Absent from the meeting, Globe member Robert Ashford.

“There is an urgency for a new board member to be present,” said Armida Bittner, one of the three board members from the Globe area.

Board President Larry Stephenson said Gila County Superintendent of Schools Linda O’Dell has not yet picked a new board member to replace Tom Loeffler, who resigned after the board voted to cut tuition rates overall and restore tuition waivers for seniors.

The district’s enrollment subsequently rose 15 percent, although its tuition revenues declined.

By law, O’Dell must find a replacement board member.

The lack of a board member has begun to hobble the district. At the Oct. 17 meeting, the three members present shelved approval of a lobbying contract until it has a full roster.

Yet, the board did unite to vote to join the ASBA.

“I hope we can gain consensus of the board to join the ASBA,” said Sam Moorehead. “As members, the board could go and receive additional training in open meeting law ... it’s an excellent source for school policies that we can tailor to fit GCC policies.”

Bittner supported Moorehead’s suggestion by saying she had been a member of ASBA for 16 years as the founder of a charter school.

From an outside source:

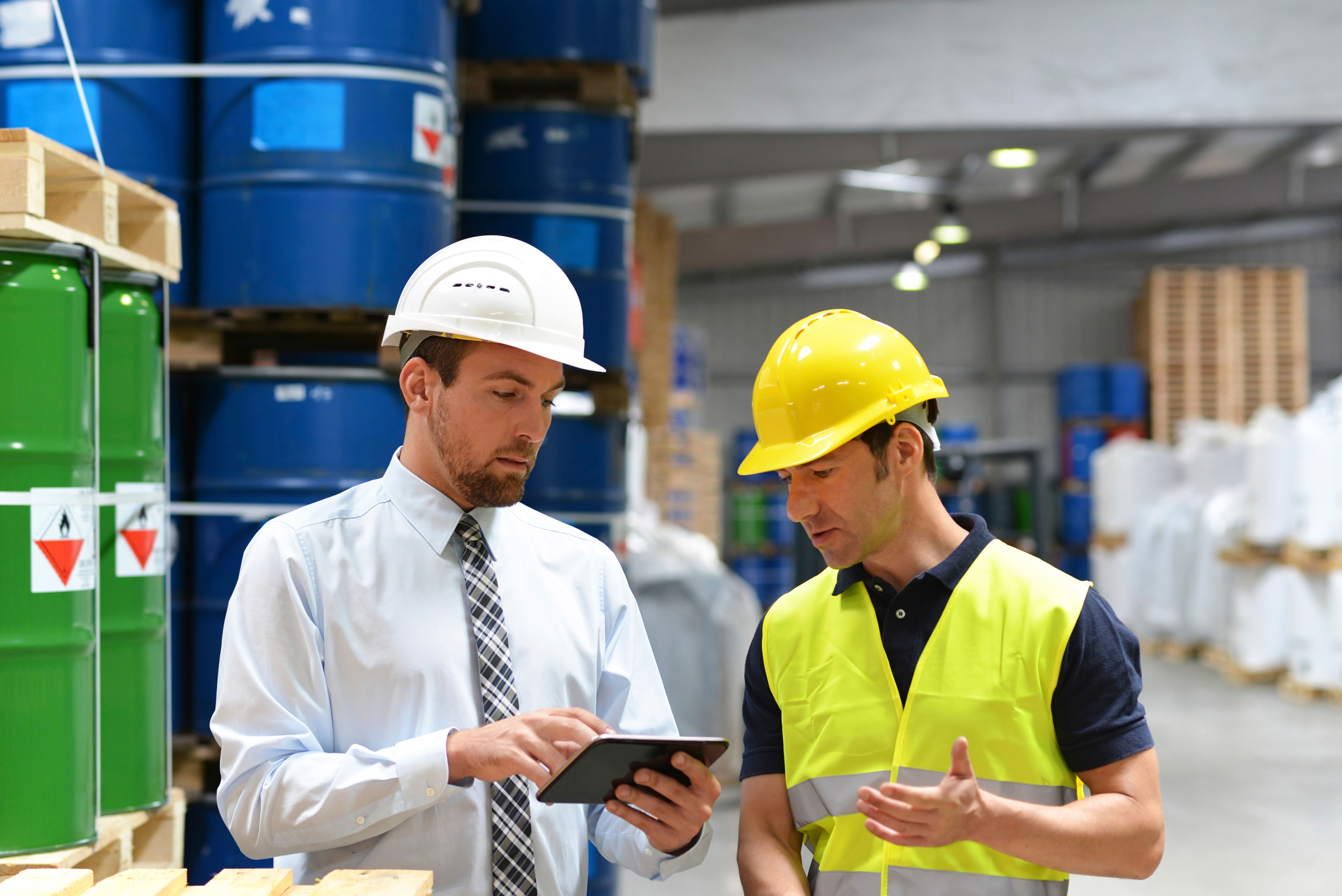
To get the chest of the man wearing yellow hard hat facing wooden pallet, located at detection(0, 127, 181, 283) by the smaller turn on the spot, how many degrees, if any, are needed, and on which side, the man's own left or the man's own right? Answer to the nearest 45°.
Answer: approximately 45° to the man's own right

“Premier is the word and leader is the word,” she said to describe the organization. “They just have so much that they clarify and advocate.”

The GCC board also voted to increase its payments for janitorial services to the Town of Payson through an intergovernmental agreement (IGA).

“This IGA supports our fire science program,” said Steven Cullen, dean of the college. “They found that the time they needed for janitorial services increased the amount they needed to ask for ... you know, kids will be kids, I think what is being asked for is reasonable (and) NAVIT will split the cost.”

The contract with Payson will shift from a flat $2,500, to a sliding scale based on enrollment. If one to 15 students enrolled, the cost would go to $5,000. If the numbers increased to between 16 and 21 students, reimbursement went to $6,500.

“This is not the invention of a new wheel,” said Moorehead. “This IGA has been in affect before.”

The board approved the increase unanimously.

But the board members also listened to a financial report that stated revenues from tuition have fallen 15 percent below projections. Meanwhile, the number of seniors seeking free classes has doubled.

“We know enrollment is up, but does that mean only our seniors are enrolling or are we getting younger students as well?” asked Moorehead. “That would be important information to show that we are being responsive to the public’s question and my own.”

Cullen said he is in the process of compiling a list based on the demographics of students enrolled.